● What needs to be done
In the social media privacy text, what was the name of the column the writer wrote before the word blog was invented?

● Source extract
────

First and foremost, I’m sorry to hear about your Dad. That’s a tough thing. It also demonstrates exactly what you’re talking about. Here you are video blogging on your corporate web site about a very personal family matter. Transparency.

I think anyone who has looked at the social networking phenomenon has come to the question of privacy. I’ll admit that at first I didn’t get it. When I first looked at Twitter, for example, I said, “Cute. Kids’ll like it. I can’t see the business purpose however, and besides, do I really want to know when Meghan McCain goes to bed every day?” But then the whole micro-publishing angle went off like a thousand LED environmentally safe light bulb above my head. Next question? Privacy. How much of my life do I really want to share with anyone who cares to look.

I had experimented with social media (but never inhaled) for years. I wrote a column called AppleBits years before the word blog was invented, and often didn’t resist the temptation to include personal information in those columns. I experimented with a political blog under an assumed name, afraid to put myself that far out. I hated the whole alias thing.

But when I decided that I would be visible on my website, and my blog, and facebook, and twitter, and linked-in, and elsewhere, I had to ask myself some simple questions. The first is what is my purpose. If it’s exhibitionism, then all is fair game I guess, but if it’s business, then you need to ask the question not only of what kind of information will get you business, but what kind of information will lose you business. Do potential customers care if I’m a flaming liberal or a staunch conservative. The answer is they might. That’s not to say that you’ll necessarily steer clear of politics, but you do need to note the potential consequences.

────

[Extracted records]

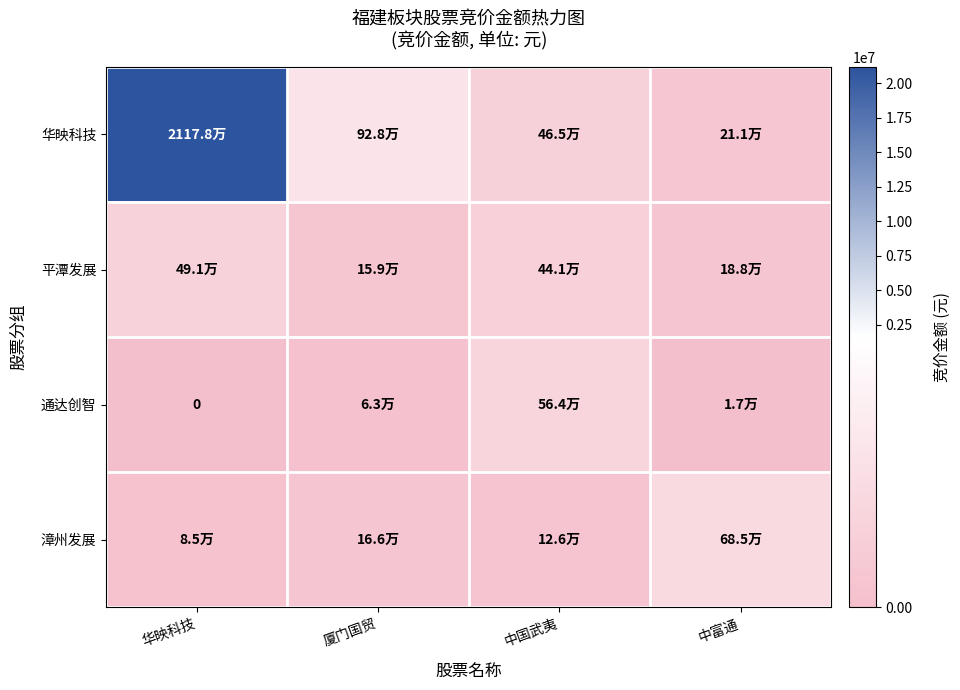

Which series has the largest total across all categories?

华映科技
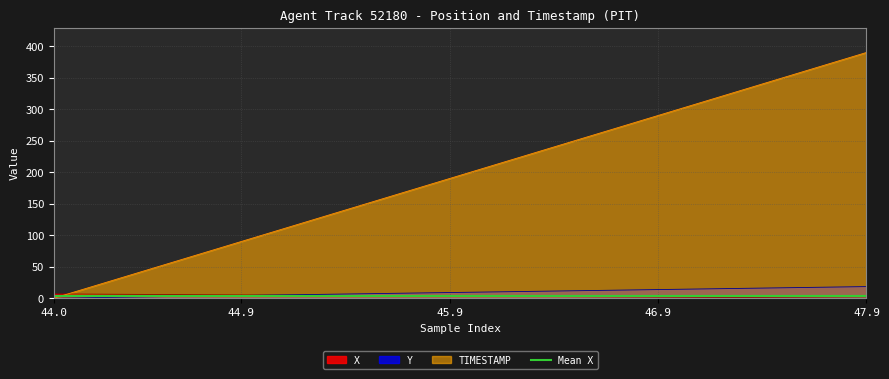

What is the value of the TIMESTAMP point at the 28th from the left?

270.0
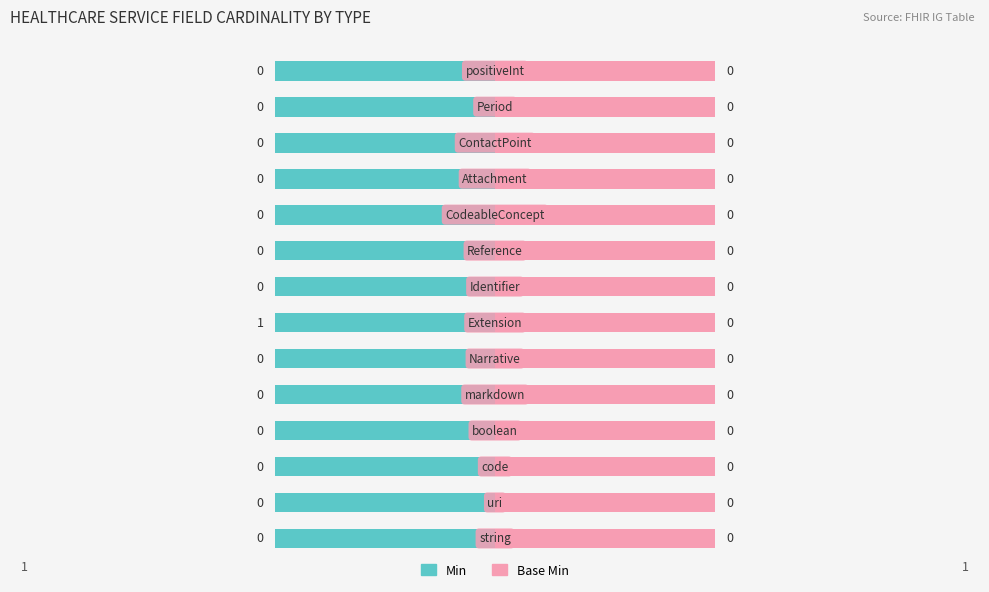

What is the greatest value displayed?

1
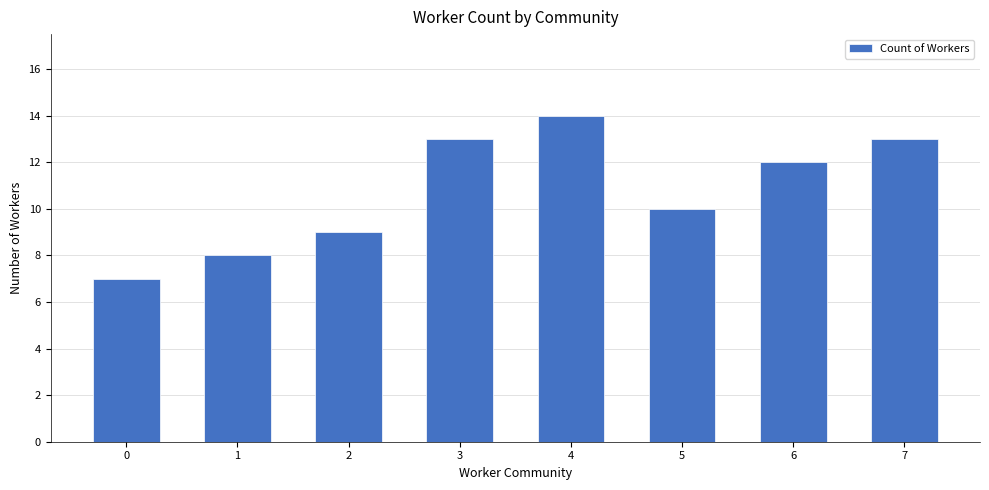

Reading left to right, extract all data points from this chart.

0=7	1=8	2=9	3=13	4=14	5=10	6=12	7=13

────

● Solution for this task
AppleBits